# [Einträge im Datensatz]
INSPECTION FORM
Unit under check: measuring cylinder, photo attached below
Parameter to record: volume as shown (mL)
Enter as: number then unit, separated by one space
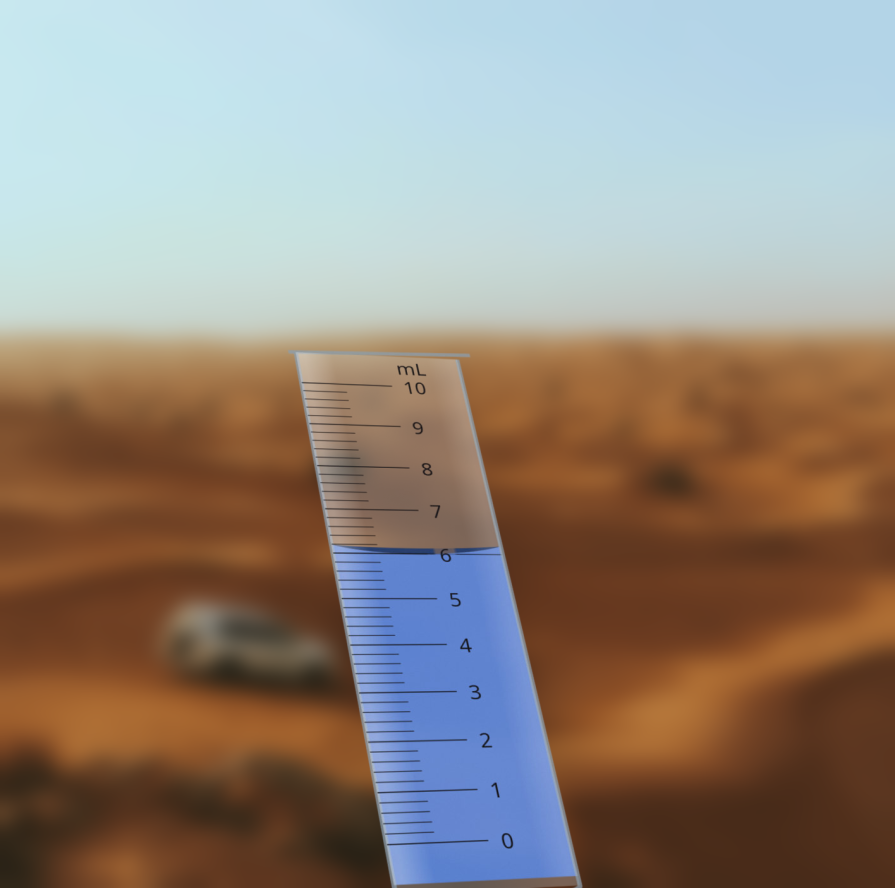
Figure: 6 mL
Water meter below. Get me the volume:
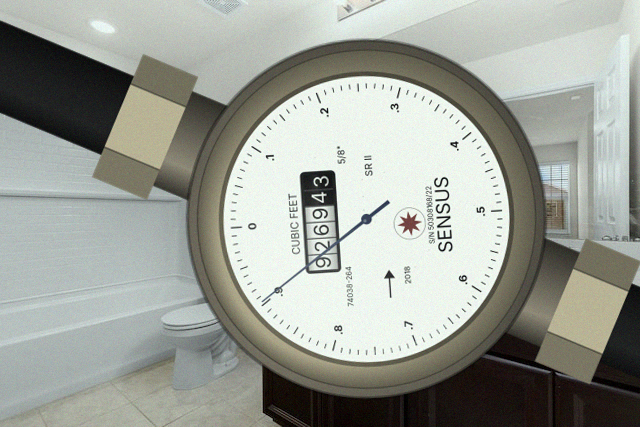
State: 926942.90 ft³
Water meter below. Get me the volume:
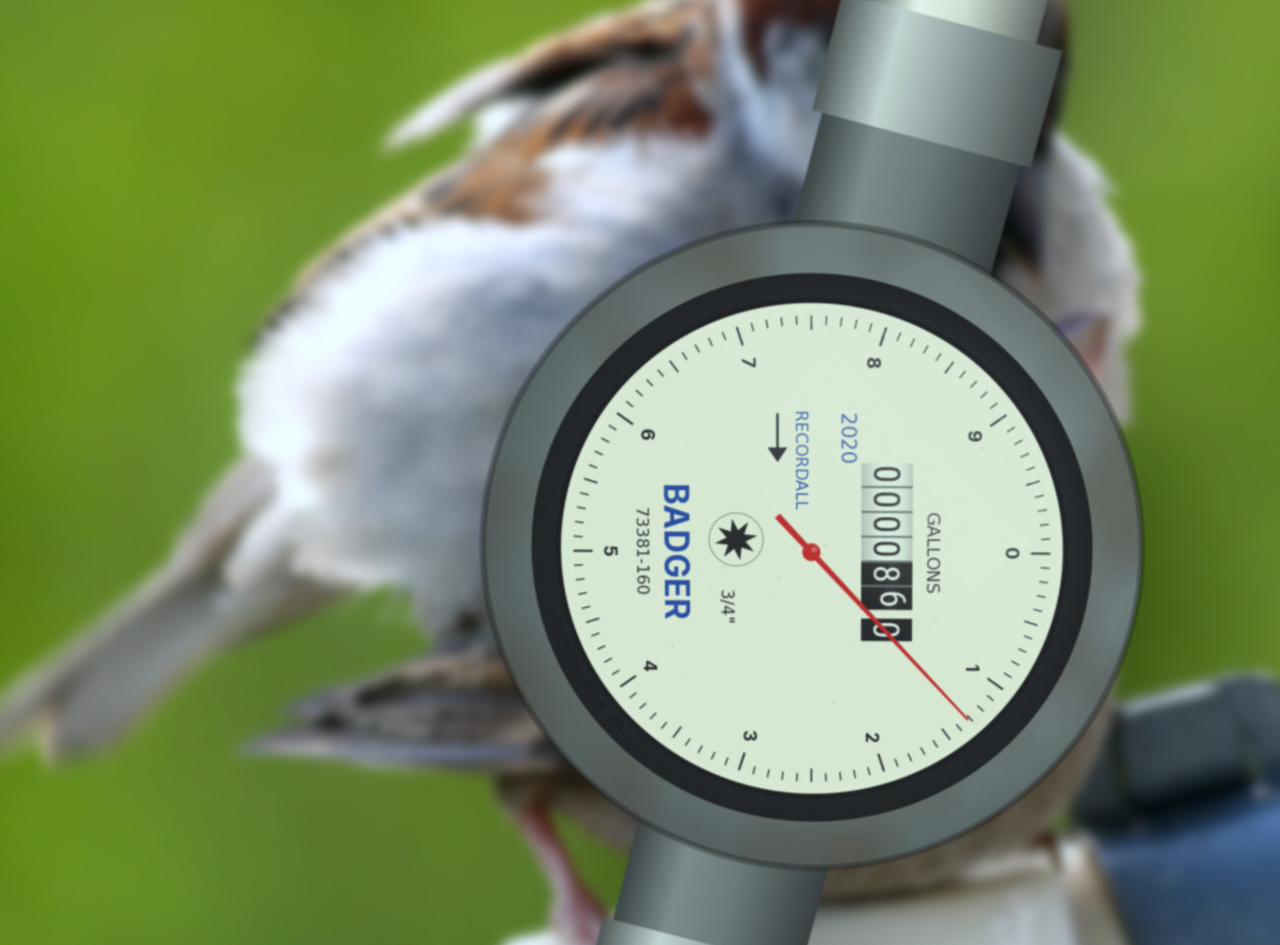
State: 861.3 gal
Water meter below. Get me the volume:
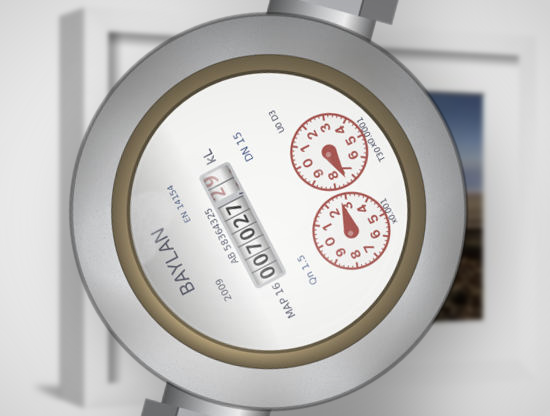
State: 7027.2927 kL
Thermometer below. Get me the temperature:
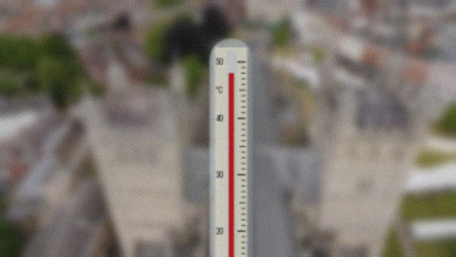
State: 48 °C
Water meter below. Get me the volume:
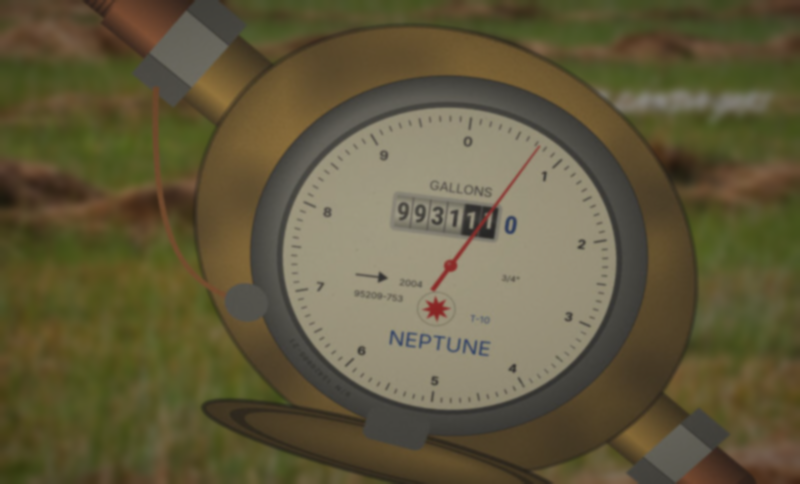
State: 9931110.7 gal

# [Aufgabenziel]
Schreibe bitte alle Zeilen oben wortgetreu ab und lass die Bilder dabei weg.

# [Lösung der Aufgabe]
INSPECTION FORM
Unit under check: measuring cylinder, photo attached below
Parameter to record: volume as shown (mL)
Enter as: number then unit, separated by one space
Figure: 6 mL
Water meter below. Get me the volume:
State: 926942.90 ft³
Water meter below. Get me the volume:
State: 861.3 gal
Water meter below. Get me the volume:
State: 7027.2927 kL
Thermometer below. Get me the temperature:
State: 48 °C
Water meter below. Get me the volume:
State: 9931110.7 gal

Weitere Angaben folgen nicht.